On pense d’abord au nombre hallucinant de balles qui peuvent être contrées par les joueurs de champs. Lors des tirs, on jurerait que les joueurs se transforment en blocs de 2 m3 de béton sur lesquels le ballon ricoche immanquablement. Intégrer un facteur chance (ou statistique) lors de ces actions ne serait pas un mal. Après tout, la balle peut aussi leur passer entre les jambes...
Ensuite s’agissant des passes on note que nos joueurs ont toujours la fâcheuse tendance à attendre que le ballon leur arrive dans les pieds et, bien sûr, les défenseurs adverses n’oublient pas d’en profiter (défaut récurent aux PES).
Enfin, en défense, il arrive encore régulièrement que l’on dégage en catastrophe alors que la pression est faible ou inexistante. C’est d’ailleurs un comble de constater qu’il s’agit d’une des rares actions automatisées du soft et qu’elle n’est pas vraiment au point.
Mais le gros point faible de PES ne réside finalement ni dans ces futiles détails ni dans son faible nombre de licences, mais plutôt dans l’absence d’un mode carrière qui puisse faire bonne figure face à celui de
FIFA. Certes,
PES 5 dispose toujours de sa
Ligue Master qui nous permet de prendre en mains une équipe de division inférieure et de la faire évoluer vers de plus hautes sphères. Mais on est loin du système réaliste de compétitions croisées de
FIFA où dans la même saison on peut être amené à disputer championnat, coupe de France, coupe de la Ligue et Supercoupe d’Europe… De même, les trois ou quatre pauvres paramètres de gestion d’équipe (transfert, entraînement et moral) peinent à relancer notre intérêt entre deux saisons de championnat disputées en solo.
Enfin, un mode multi en ligne !
Fort heureusement, si notre intérêt peut s’émousser en solo, il est toujours affûté et sans cesse renouvelé dès qu’on se dispute la baballe en multijoueurs. Et ce sont les possesseurs de modem qui vont être contents puisque
PES est enfin jouable on-line sur PS2. On ne peut cependant se livrer qu’à des parties à quatre et les possibilités de jeu demeurent un peu trop timorées, mais c’est toujours mieux que rien. On attend par contre beaucoup plus des versions qui sortiront sur consoles Next Gen… A quand un mode de jeu on-line où chacun des 20 footballeurs (voire des 22) pourra être contrôlé par un joueur différent ? Les constructeurs, Microsoft en tête, semblent en tout cas déterminés à mettre le paquet sur le jeu en ligne, alors…
Pour en finir avec cette cinquième mouture de
Pro Evolution Soccer, on peut dire sans risque que le soft répond amplement à nos attentes avec un gameplay encore enrichi qui repousse toujours plus loin les barrières du réalisme.
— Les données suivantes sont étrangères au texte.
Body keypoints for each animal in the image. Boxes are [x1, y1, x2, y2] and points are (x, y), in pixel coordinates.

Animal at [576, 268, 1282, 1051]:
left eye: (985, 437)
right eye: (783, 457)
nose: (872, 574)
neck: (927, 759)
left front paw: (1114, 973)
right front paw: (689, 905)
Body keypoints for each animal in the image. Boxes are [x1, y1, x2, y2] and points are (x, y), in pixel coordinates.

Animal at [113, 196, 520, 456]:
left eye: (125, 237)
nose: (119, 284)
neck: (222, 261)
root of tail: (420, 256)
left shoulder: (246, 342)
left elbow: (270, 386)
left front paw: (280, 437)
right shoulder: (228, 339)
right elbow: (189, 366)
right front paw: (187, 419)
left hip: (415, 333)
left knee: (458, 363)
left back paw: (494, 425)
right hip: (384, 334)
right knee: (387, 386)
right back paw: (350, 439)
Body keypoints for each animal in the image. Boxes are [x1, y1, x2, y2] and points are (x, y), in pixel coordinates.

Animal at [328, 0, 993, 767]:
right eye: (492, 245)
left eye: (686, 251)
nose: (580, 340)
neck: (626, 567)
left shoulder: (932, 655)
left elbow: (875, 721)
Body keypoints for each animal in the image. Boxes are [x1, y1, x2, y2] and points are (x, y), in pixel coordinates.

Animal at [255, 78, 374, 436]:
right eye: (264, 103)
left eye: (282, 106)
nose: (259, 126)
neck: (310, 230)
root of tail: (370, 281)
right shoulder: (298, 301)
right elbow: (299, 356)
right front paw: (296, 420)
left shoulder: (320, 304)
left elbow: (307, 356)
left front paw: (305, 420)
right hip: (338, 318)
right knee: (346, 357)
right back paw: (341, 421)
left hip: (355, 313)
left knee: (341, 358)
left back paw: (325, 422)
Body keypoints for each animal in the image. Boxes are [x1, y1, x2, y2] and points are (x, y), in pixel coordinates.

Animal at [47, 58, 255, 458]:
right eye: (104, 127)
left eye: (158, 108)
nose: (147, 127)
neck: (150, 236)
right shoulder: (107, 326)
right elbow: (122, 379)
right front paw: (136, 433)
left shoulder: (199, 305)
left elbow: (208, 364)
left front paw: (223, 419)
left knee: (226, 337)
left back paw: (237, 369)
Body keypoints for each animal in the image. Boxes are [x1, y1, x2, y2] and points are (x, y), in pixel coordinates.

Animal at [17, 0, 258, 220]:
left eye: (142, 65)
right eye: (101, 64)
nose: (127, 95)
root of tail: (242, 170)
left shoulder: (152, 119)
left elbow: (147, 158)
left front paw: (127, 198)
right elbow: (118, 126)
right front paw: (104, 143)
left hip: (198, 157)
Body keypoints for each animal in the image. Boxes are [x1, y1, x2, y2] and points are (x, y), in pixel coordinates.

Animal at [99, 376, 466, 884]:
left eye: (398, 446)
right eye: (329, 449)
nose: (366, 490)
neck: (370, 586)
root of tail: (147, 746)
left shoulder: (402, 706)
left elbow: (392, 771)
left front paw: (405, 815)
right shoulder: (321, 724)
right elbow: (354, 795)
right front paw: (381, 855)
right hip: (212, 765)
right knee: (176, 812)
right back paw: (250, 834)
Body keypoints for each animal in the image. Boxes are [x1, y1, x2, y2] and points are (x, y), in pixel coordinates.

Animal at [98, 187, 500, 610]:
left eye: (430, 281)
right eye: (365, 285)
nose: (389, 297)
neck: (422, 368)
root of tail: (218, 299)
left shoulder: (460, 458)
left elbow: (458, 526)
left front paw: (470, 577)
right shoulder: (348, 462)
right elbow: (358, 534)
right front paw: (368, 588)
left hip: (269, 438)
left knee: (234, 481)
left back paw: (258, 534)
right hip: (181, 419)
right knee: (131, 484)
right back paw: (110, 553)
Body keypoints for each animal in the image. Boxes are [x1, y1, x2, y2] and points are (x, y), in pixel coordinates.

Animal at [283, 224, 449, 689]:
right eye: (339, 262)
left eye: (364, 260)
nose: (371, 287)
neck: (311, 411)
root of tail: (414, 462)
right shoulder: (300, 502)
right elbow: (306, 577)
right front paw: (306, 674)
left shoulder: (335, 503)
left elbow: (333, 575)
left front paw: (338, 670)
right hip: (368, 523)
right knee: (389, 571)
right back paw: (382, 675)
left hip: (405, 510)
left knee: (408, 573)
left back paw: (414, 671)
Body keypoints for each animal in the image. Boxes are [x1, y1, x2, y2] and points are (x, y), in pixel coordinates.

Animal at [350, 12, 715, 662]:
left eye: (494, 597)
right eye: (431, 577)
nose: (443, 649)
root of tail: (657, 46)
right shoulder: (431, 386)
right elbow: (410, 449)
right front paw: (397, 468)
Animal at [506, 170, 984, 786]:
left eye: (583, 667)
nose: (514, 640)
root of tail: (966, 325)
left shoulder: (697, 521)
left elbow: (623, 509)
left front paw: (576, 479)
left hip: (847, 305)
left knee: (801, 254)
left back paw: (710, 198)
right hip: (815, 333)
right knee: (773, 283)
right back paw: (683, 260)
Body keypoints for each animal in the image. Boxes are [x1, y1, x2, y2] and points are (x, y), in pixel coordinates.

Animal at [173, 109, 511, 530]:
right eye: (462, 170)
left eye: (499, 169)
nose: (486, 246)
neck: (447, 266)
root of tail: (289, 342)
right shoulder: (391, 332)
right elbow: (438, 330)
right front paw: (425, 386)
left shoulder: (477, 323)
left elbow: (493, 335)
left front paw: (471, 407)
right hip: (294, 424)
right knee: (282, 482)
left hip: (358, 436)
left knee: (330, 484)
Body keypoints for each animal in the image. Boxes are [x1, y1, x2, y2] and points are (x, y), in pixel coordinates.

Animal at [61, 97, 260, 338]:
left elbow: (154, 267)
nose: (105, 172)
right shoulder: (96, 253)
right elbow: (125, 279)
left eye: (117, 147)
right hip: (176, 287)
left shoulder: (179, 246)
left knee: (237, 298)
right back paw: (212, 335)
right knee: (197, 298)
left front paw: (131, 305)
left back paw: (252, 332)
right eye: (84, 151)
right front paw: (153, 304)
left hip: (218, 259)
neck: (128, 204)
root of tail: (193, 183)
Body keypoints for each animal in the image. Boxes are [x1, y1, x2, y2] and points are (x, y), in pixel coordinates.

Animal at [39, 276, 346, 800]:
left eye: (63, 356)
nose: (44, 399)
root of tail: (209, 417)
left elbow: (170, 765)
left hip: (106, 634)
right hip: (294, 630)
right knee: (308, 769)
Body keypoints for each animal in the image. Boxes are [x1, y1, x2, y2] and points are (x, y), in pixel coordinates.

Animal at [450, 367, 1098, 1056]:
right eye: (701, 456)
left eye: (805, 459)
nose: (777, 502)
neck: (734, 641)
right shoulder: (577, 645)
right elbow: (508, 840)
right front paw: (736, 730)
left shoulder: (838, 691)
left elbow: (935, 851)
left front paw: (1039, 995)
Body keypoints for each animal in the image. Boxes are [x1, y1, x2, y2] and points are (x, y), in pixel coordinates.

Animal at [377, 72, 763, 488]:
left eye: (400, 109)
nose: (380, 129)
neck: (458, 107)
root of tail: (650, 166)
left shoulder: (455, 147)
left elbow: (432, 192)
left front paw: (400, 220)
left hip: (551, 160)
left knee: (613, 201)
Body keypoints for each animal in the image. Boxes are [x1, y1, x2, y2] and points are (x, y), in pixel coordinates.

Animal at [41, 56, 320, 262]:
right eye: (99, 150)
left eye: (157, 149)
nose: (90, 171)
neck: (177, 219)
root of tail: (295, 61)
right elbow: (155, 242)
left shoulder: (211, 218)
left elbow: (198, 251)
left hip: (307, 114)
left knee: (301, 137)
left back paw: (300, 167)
S’il fallait prendre un ultime exemple pour illustrer le pointillisme de la réalisation de Konami, ce pourrait être ces joueurs qui reviennent sur le terrain avec un bandage à la cuisse après une petite blessure ou encore ces sifflets du public si l’action continue alors qu’un joueur blessé se roule de douleur sur la pelouse.
Tenez le pour sûr, le roi des simulations de foot n’est pas prêt de quitter son trône.